[Stored records]
──────
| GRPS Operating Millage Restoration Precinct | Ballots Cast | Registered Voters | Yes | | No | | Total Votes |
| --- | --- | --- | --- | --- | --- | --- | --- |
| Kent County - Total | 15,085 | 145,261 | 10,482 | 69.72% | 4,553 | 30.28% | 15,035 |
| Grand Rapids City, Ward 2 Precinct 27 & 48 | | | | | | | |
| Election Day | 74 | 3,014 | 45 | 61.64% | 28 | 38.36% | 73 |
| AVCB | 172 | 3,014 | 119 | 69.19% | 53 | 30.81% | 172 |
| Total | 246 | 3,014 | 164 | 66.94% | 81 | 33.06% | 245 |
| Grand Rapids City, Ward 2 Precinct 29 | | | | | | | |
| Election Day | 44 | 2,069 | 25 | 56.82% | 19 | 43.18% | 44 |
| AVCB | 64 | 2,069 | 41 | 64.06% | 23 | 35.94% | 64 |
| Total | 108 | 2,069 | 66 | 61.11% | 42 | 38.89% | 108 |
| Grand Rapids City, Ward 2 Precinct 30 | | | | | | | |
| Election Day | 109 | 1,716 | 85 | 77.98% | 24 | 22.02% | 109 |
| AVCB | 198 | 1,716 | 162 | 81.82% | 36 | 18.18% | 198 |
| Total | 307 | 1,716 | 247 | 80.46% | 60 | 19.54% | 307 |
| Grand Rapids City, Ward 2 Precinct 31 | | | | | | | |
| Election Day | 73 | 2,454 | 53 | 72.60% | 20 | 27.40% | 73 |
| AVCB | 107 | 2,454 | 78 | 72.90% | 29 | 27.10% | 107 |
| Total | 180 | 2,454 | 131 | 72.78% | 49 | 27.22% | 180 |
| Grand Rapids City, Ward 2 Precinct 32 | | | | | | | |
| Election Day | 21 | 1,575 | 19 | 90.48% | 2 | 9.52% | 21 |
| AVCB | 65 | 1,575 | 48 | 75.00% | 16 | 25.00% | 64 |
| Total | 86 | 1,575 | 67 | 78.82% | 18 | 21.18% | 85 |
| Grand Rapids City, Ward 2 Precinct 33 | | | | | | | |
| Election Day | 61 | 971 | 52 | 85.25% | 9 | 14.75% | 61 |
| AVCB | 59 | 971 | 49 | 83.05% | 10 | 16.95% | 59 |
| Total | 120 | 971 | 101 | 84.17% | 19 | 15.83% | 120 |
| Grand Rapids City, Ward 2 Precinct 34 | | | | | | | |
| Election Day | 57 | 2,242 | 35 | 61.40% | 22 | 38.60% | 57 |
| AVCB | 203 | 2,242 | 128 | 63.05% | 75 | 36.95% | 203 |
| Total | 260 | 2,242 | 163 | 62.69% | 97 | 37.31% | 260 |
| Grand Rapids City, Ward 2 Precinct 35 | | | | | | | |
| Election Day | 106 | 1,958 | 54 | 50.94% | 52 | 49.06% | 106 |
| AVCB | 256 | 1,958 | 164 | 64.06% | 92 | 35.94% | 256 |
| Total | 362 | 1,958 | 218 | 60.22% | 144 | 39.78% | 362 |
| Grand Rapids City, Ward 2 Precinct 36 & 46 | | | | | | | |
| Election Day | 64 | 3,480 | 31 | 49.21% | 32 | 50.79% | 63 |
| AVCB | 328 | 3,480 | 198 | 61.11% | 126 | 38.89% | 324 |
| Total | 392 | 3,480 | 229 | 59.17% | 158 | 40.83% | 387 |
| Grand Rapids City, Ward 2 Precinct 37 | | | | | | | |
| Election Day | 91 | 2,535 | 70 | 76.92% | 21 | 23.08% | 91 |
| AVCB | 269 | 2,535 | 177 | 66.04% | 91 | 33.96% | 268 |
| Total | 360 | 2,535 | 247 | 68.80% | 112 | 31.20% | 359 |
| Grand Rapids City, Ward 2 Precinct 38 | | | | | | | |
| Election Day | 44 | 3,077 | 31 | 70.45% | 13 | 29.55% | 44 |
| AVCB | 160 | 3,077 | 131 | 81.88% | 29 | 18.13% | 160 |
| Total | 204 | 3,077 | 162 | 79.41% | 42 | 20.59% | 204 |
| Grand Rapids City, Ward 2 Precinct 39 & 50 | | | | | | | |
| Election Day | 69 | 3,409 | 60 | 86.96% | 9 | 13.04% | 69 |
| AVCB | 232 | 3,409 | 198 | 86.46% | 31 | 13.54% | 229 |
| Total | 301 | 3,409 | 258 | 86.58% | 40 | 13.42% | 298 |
──────
Task to carry out
Your answer should be the lines above from the one containing "22.02% | 109 |" through the one containing "25.00% | 64 |", copied exactly and with both ends kept.

The answer
| Election Day | 109 | 1,716 | 85 | 77.98% | 24 | 22.02% | 109 |
| AVCB | 198 | 1,716 | 162 | 81.82% | 36 | 18.18% | 198 |
| Total | 307 | 1,716 | 247 | 80.46% | 60 | 19.54% | 307 |
| Grand Rapids City, Ward 2 Precinct 31 | | | | | | | |
| Election Day | 73 | 2,454 | 53 | 72.60% | 20 | 27.40% | 73 |
| AVCB | 107 | 2,454 | 78 | 72.90% | 29 | 27.10% | 107 |
| Total | 180 | 2,454 | 131 | 72.78% | 49 | 27.22% | 180 |
| Grand Rapids City, Ward 2 Precinct 32 | | | | | | | |
| Election Day | 21 | 1,575 | 19 | 90.48% | 2 | 9.52% | 21 |
| AVCB | 65 | 1,575 | 48 | 75.00% | 16 | 25.00% | 64 |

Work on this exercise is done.